“Lent Birds” and Other Poems

by Feby Joseph


Lent Birds



and at dawn they wait by the waters… Sea-birds – 

Snowy pier ornaments walking on stilts; masters of fishing

moving their oblong bodies in awkward grace as an ocean ballet

enters act 2 – we leave a cold church on a cold Lent.

 

In a sleepy winter-chained sea town woken by the cries

of salt-encrusted Sea-Giselles, Matthew and his fishing words

ring like fading bells as my son longs for chocolate and peers into

the display window of deserted sweet shops.

 

I mentally covet a chicken sandwich, quietly – but, not

quick enough, as my dead father comes by to pinch my ear;

I dream of his spicy roasted duck that flavored our Easter table

and from my curried memory, I succumb…

 

At a sea-staring table in a silent café, we devour pies.

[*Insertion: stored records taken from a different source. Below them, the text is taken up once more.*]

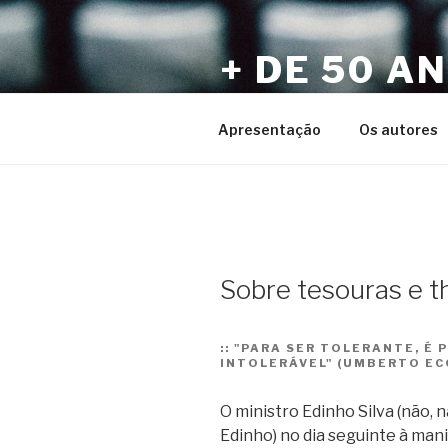
Pular
para
+ DE 50 A
o
conteúdo
Por Sérgio Vaz e Amigos
Apresentação
Os autores
Sobre tesouras e t
::
"PARA SER TOLERANTE, É P
INTOLERÁVEL" (UMBERTO EC
O ministro Edinho Silva (não, 
Edinho) no dia seguinte à man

As another sea-bird leaves a sleeping boat to walk on water

and snack on silvery fish; my son giggles through chocolate lips

and says, “Jesus must have been a crane!”

 


Why It’s Difficult to Write a Poem about My Hometown in English


I could write about trees – Rubber, Teak, Cashew,

Coffee, Coconut and a million other nameless giants

 

or about the different shades of damp untarred roads –

not terracotta, yet oozing fresh orange blood; a study

 

of the Kerala monsoon – cut, cross-section; my pen

copying out flow lines of afternoon winds escaping

 

through the sleeves of tree branches, cascading

over semi-dry leaves and chimney smoke and birds and

 

watercolour flowers traveling in postcards and the taste

of curling scripts, my people savour – curried fish… 

 

I taste the sharp angles of English: crisp, pineapple-sweet

and tart in my mouth, yet it cannot compare…

 

I miss a vowel that has the mobius curls of ∞

but travels a finite lover’s-distance from my epiglottis

 

to the back of a rolled tongue – a sound only

found in Malayalam; soft-edged and dripping with

 

creamy jackfruit sweetness, perfuming paper

and pen and capturing the umami of Pampadi. 

 


About My Father’s Portrait

Because we have such a tremendous capacity for relegating

things to amnesia, my mother would say, lighting a candle

every evening – Even a small ‘Thank you’ is enough,

as she would collect us from various corners of the house

for evening prayers in front of a wall of Gods.

 

She insisted the pale anaemic man high on the wall wasn’t

Jesus – Just a false white-man’s facsimile, lest we forget

the God’s we inherited. Likewise, she was sure, Mary

was a mocha maiden of Indian parentage; a black & white

young Jayalalithaa – Moon-faced, smiling Amma!

 

Her memories were alluvial & directly proportional to time

& inversely to unanswered questions – unrequited, I don’t

remember when the questions about him sedimented

deep enough to become the facsimile of an answer, or when

my father became another portrait on the wall.


Well known in concentric circles, Feby Joseph, a part-time procrastinator, weekend-antiquarian, and a full-time piano teacher from Mumbai, is the proud owner of Florence Nightingale’s false teeth – facing east! In the spare time that he doesn’t have, Feby dabbles in poetry and hopes to do for it what Einstein did for the electric can opener. Some of his works have been published in The Bombay Literary Magazine, Zoetic Press, The Bangalore Review, and Café Dissensus.